━━━━━ Provided material
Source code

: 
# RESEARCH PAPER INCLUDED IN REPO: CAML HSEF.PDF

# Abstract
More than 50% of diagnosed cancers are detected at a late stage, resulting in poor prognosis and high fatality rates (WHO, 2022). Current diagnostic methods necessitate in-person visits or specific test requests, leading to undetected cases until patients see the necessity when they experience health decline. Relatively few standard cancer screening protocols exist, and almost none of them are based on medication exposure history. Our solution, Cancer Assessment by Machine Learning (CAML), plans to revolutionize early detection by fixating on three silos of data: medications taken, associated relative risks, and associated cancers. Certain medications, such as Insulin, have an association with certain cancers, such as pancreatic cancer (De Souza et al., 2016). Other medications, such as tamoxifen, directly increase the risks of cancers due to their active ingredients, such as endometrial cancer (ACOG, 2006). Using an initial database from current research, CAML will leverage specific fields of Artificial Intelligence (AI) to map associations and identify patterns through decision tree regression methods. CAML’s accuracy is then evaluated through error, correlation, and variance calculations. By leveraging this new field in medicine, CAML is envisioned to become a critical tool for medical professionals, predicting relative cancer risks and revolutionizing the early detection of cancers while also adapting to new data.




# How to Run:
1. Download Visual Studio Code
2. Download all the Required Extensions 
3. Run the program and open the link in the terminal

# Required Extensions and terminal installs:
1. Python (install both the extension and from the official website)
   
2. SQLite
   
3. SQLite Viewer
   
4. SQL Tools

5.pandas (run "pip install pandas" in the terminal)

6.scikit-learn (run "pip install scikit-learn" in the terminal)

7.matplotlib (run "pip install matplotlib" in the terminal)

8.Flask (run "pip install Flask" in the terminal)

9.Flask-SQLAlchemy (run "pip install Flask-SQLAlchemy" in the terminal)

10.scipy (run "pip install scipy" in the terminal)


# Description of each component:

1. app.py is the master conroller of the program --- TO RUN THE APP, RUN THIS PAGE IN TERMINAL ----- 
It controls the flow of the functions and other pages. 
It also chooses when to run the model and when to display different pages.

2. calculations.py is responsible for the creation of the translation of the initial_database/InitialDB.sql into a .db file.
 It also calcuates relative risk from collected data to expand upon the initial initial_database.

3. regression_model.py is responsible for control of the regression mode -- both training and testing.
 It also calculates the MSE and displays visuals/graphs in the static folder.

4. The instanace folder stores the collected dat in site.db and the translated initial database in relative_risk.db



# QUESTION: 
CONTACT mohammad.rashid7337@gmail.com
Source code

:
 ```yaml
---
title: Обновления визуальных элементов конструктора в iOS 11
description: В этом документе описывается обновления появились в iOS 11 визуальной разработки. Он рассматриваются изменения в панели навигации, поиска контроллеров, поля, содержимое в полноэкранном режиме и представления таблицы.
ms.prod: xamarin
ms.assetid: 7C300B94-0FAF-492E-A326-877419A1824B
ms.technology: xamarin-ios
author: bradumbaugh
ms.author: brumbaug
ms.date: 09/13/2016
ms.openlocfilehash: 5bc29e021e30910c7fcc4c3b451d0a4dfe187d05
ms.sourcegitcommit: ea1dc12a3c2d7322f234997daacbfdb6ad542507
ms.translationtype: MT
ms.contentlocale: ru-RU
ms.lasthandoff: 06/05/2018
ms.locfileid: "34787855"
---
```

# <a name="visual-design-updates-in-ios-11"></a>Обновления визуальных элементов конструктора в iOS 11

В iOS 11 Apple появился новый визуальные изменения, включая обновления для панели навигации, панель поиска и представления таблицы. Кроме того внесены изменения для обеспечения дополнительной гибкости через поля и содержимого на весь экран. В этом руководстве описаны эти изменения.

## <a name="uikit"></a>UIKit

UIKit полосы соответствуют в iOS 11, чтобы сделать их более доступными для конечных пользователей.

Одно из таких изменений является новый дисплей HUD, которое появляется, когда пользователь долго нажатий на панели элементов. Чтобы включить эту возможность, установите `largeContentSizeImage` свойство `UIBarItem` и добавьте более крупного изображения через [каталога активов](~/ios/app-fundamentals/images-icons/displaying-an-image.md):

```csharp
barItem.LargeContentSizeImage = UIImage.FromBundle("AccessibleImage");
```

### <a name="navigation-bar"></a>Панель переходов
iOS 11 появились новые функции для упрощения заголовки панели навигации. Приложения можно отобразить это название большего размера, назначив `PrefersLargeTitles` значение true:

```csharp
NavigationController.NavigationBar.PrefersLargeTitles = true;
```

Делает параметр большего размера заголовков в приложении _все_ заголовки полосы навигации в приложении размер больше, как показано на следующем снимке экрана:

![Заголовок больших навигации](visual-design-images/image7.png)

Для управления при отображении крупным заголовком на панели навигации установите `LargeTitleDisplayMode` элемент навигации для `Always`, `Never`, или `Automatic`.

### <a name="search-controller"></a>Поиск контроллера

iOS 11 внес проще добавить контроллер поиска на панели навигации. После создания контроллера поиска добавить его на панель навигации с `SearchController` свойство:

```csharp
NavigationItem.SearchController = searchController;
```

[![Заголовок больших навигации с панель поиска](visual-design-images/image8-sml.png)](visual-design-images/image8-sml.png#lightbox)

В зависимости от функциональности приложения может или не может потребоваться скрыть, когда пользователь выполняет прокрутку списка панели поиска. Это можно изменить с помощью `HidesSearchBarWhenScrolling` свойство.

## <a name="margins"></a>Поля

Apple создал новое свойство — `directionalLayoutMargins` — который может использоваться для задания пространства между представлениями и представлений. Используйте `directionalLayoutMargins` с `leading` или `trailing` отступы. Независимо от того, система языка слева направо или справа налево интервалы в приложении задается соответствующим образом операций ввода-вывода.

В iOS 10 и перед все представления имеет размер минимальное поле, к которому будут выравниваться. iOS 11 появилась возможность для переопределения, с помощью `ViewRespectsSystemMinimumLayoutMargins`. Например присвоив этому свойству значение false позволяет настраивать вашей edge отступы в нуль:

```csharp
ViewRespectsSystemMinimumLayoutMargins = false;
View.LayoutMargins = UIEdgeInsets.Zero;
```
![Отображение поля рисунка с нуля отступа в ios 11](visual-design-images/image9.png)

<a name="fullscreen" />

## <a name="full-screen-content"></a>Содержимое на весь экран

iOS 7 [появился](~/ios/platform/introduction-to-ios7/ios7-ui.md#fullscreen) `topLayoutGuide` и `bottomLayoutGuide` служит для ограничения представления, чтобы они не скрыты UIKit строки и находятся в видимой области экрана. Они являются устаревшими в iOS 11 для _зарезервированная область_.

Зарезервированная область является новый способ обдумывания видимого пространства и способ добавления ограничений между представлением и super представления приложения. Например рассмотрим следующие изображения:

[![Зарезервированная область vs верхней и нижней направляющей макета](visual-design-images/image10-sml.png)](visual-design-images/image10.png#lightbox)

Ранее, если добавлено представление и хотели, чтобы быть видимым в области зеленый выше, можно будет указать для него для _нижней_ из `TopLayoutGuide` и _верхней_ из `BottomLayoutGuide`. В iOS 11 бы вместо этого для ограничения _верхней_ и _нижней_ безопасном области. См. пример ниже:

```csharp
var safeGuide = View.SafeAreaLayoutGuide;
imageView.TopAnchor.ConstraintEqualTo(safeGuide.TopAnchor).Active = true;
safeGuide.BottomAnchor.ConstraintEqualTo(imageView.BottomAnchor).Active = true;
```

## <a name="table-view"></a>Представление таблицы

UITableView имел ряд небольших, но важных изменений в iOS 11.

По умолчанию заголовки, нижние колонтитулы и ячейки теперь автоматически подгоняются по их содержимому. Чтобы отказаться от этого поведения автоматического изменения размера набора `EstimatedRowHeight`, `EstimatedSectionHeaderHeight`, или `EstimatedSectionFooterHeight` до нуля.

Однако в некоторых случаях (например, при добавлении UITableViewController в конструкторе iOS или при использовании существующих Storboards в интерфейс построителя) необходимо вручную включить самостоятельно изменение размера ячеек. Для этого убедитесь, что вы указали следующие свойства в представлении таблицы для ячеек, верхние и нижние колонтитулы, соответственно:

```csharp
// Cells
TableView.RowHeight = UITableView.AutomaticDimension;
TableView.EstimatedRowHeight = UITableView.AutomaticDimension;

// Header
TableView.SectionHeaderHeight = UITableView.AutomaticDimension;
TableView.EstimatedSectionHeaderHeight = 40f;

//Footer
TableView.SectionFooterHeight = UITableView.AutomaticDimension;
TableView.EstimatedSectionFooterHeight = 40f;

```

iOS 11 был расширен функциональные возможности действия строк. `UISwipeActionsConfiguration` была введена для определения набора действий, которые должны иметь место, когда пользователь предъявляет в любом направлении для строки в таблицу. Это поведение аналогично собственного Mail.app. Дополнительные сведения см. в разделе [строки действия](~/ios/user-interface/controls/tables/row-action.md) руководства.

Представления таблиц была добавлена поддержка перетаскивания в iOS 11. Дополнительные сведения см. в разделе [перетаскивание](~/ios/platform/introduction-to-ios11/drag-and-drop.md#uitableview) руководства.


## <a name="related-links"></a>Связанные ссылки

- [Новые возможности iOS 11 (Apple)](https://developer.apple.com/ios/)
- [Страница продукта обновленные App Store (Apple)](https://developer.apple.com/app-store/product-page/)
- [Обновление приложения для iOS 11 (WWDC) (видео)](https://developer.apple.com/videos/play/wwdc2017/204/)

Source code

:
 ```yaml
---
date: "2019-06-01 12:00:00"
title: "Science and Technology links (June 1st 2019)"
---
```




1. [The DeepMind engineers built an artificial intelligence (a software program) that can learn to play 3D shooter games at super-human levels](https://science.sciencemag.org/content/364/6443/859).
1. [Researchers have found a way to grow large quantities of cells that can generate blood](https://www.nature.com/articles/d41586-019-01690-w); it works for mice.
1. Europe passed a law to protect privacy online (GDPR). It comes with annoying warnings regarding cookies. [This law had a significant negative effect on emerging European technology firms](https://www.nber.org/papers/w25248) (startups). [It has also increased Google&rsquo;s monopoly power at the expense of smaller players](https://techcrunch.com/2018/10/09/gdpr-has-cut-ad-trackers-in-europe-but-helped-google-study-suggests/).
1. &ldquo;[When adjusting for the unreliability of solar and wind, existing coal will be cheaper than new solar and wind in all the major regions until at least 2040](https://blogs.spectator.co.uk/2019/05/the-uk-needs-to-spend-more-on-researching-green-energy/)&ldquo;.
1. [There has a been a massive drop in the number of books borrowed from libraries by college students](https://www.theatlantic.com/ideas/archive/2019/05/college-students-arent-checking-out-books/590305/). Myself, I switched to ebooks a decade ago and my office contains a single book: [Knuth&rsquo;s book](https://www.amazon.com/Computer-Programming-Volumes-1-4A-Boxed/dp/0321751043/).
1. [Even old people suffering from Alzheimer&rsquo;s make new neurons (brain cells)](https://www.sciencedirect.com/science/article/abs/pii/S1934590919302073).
━━━━━━━━━━
» Work to complete
Retype word for word everything in the listing above from the line that holds "2. Download all the Required Extensions" down to the line that holds "# Description of". Keep both end lines and leave out the rest.

» Solution to this problem
2. Download all the Required Extensions 
3. Run the program and open the link in the terminal

# Required Extensions and terminal installs:
1. Python (install both the extension and from the official website)
   
2. SQLite
   
3. SQLite Viewer
   
4. SQL Tools

5.pandas (run "pip install pandas" in the terminal)

6.scikit-learn (run "pip install scikit-learn" in the terminal)

7.matplotlib (run "pip install matplotlib" in the terminal)

8.Flask (run "pip install Flask" in the terminal)

9.Flask-SQLAlchemy (run "pip install Flask-SQLAlchemy" in the terminal)

10.scipy (run "pip install scipy" in the terminal)


# Description of each component:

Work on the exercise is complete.